### TEXTABSCHNITT:
%%
Es war auch von Anfang an der Gedanke des sozialen Jahres, dass der Dienst etwas zur Persönlichkeitsbildung und zur Qualifikation der Freiwilligen beitragen sollte. Deshalb der verlässliche Rahmen für ein Bildungs- und Orientierungsjahr geschaffen werden. Wichtige Partner für die Politik und vor für die engagierten Bürgerinnen und Bürger waren in all den Jahren Kirchen, Verbände, Vereine, Stiftungen, Gremien, Initiativen und die Trägerorganisatoren der Freiwilligendienste. Sie haben die konkreten Einsatzmöglichkeiten geschaffen, mit ihrem Fachwissen und Sachmitteln den Einsatz zu einer konkret sinnvollen Sache gemacht. 

 

Sie haben darüber hinaus mit der Politik konstruktiv diskutiert, wie man die Rahmenbedingungen weiter ausgestalten soll. Der Senat hat jetzt im Juli eine umfangreiche Strategie vorgelegt; das ist die so genannte Engagementstrategie 2020.  Mit deren Hilfe wollen wir mit all den genannten Organisationen noch besser zusammenarbeiten und das Engagement Freiwilliger fördern.

 

Wobei ich eines nicht versäumen will, gleich zu sagen:

 

Freiwilliges Engagement, auch das FSJ, können und sollen weder staatliche Aufgaben ersetzen noch staatlich verordnet werden. Vielmehr geht es darum, staatliche Aufgabenfelder zu ergänzen. Aufgabe des Staates ist es dabei, dass er Rahmenbedingungen schafft, in denen freiwilliges Engagement anerkannt und gewürdigt wird und sich entfalten kann. 

 

Auf diese Weise richtig verstanden, soll die Engagementstrategie 2020 unterstreichen, dass Politik allein nicht alle Probleme unserer Zukunftsgestaltung lösen kann. Glaubt ja sowieso keiner.
%%
### AUFGABE:
Geben Sie den Text über das freiwillige soziale Jahr vollständig und wortgetreu wieder. Stützen Sie sich ausschließlich auf den Text.

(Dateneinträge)
%%
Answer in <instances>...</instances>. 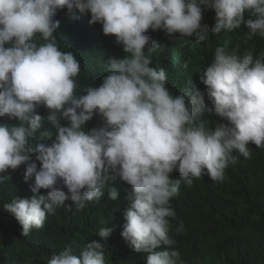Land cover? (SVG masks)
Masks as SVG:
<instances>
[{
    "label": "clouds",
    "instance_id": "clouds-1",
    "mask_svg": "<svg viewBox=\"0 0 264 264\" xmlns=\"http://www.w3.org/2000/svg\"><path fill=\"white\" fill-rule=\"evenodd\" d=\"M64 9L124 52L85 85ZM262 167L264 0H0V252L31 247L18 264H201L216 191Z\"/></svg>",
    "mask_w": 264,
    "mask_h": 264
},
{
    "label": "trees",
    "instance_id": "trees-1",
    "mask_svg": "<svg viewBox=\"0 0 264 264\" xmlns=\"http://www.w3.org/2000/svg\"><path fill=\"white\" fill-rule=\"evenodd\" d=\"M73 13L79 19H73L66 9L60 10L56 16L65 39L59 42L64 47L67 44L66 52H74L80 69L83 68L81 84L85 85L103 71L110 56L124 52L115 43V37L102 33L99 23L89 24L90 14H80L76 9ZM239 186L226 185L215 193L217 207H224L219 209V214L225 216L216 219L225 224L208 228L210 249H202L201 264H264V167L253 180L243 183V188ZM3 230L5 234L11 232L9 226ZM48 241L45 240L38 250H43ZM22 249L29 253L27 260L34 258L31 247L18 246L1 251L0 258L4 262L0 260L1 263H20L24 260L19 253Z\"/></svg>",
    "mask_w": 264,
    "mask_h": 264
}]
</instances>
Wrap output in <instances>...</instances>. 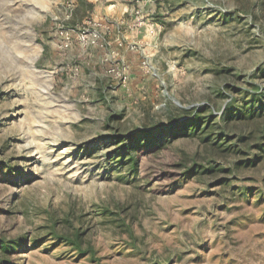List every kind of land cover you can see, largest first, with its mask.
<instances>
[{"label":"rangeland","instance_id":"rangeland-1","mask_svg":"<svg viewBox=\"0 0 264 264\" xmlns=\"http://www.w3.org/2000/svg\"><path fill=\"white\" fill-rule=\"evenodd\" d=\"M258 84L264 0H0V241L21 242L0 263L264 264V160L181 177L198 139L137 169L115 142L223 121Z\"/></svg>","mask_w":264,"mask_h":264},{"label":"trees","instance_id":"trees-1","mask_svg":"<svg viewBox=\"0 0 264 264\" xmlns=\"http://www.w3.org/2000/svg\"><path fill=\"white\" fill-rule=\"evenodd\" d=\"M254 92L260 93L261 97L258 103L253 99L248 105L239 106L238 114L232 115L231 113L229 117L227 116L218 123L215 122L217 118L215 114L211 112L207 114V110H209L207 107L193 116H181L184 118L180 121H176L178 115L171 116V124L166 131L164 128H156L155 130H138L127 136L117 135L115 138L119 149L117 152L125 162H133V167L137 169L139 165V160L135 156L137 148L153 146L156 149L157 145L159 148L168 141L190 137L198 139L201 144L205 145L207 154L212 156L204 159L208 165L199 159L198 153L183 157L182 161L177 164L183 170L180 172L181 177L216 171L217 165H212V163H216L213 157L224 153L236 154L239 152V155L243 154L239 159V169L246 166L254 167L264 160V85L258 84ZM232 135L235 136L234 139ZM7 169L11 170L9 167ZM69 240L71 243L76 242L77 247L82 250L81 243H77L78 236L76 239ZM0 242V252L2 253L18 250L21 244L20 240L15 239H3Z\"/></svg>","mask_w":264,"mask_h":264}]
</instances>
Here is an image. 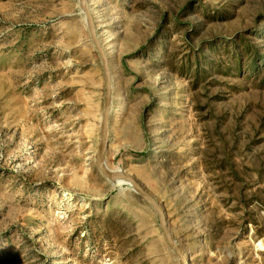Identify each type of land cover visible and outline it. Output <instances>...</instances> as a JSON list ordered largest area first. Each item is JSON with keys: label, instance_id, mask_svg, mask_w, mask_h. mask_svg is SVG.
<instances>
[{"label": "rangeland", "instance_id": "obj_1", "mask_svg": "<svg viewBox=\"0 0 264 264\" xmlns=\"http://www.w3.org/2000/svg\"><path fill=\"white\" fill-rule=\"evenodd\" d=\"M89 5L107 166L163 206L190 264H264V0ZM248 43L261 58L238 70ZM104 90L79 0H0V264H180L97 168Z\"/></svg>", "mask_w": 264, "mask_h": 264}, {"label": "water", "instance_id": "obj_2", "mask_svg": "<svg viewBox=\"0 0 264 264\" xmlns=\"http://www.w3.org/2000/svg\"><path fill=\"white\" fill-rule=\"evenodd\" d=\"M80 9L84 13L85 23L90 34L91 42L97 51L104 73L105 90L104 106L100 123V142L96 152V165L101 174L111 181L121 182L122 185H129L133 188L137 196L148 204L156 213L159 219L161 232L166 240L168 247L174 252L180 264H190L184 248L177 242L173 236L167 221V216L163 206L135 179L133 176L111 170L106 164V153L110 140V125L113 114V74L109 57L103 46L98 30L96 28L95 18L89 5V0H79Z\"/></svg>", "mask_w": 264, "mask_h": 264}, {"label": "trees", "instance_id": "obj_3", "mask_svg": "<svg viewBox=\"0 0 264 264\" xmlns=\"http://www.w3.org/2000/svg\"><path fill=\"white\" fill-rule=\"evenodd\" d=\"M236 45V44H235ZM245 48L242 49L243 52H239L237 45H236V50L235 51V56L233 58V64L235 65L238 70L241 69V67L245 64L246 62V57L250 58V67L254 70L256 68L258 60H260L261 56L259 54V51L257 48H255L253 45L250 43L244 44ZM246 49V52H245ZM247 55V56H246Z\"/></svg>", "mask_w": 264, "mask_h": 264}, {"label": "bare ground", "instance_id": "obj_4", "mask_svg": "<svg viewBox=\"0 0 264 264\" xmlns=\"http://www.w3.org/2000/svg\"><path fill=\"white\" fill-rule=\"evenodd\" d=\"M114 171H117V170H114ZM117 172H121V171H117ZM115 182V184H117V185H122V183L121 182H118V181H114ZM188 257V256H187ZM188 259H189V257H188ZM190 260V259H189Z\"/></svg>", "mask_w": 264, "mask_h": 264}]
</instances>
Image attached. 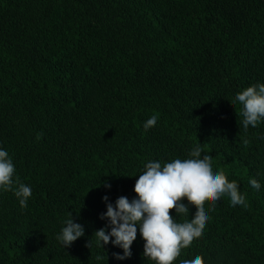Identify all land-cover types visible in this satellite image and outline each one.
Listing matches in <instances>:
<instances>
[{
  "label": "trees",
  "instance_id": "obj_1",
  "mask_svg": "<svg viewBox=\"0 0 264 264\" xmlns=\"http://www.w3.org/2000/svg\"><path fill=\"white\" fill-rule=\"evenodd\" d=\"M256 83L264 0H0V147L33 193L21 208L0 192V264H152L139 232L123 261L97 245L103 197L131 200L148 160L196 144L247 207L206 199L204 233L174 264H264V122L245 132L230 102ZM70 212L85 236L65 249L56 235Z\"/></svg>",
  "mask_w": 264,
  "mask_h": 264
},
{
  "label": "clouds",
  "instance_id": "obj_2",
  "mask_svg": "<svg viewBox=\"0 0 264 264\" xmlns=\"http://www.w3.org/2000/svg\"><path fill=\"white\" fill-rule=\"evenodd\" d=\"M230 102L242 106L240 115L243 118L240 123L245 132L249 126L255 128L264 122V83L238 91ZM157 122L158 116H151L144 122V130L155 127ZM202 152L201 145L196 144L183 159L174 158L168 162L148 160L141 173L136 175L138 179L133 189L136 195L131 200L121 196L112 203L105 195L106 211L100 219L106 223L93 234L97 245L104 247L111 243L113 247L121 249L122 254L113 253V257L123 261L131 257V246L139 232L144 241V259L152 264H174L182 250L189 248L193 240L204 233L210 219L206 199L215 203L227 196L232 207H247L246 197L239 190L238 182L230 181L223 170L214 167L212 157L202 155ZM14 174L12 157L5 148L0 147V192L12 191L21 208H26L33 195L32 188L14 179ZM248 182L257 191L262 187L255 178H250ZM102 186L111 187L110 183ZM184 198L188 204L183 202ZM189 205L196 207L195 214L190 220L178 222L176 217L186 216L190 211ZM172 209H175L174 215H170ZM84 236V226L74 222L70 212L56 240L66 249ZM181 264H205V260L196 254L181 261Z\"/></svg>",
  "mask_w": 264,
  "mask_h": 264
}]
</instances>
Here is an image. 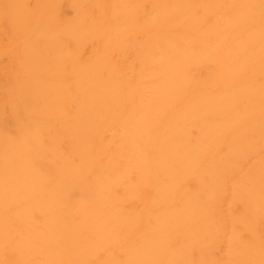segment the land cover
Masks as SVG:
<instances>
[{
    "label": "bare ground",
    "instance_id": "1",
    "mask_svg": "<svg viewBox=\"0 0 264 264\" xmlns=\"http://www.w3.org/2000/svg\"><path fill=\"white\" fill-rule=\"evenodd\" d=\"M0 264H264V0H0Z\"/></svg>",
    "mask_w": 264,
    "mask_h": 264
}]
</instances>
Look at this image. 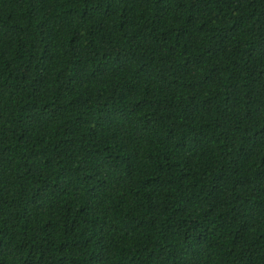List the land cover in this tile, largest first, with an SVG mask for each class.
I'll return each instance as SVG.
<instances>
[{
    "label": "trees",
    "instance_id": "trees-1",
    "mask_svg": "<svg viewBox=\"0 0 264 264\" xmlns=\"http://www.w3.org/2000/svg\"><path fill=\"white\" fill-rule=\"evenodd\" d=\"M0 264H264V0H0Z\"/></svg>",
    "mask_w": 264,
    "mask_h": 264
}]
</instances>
%%
### LÖSUNG:
Es war auch von Anfang an der Gedanke des sozialen Jahres, dass der Dienst etwas zur Persönlichkeitsbildung und zur Qualifikation der Freiwilligen beitragen sollte. Deshalb der verlässliche Rahmen für ein Bildungs- und Orientierungsjahr geschaffen werden. Wichtige Partner für die Politik und vor für die engagierten Bürgerinnen und Bürger waren in all den Jahren Kirchen, Verbände, Vereine, Stiftungen, Gremien, Initiativen und die Trägerorganisatoren der Freiwilligendienste. Sie haben die konkreten Einsatzmöglichkeiten geschaffen, mit ihrem Fachwissen und Sachmitteln den Einsatz zu einer konkret sinnvollen Sache gemacht. 

 

Sie haben darüber hinaus mit der Politik konstruktiv diskutiert, wie man die Rahmenbedingungen weiter ausgestalten soll. Der Senat hat jetzt im Juli eine umfangreiche Strategie vorgelegt; das ist die so genannte Engagementstrategie 2020.  Mit deren Hilfe wollen wir mit all den genannten Organisationen noch besser zusammenarbeiten und das Engagement Freiwilliger fördern.

 

Wobei ich eines nicht versäumen will, gleich zu sagen:

 

Freiwilliges Engagement, auch das FSJ, können und sollen weder staatliche Aufgaben ersetzen noch staatlich verordnet werden. Vielmehr geht es darum, staatliche Aufgabenfelder zu ergänzen. Aufgabe des Staates ist es dabei, dass er Rahmenbedingungen schafft, in denen freiwilliges Engagement anerkannt und gewürdigt wird und sich entfalten kann. 

 

Auf diese Weise richtig verstanden, soll die Engagementstrategie 2020 unterstreichen, dass Politik allein nicht alle Probleme unserer Zukunftsgestaltung lösen kann. Glaubt ja sowieso keiner.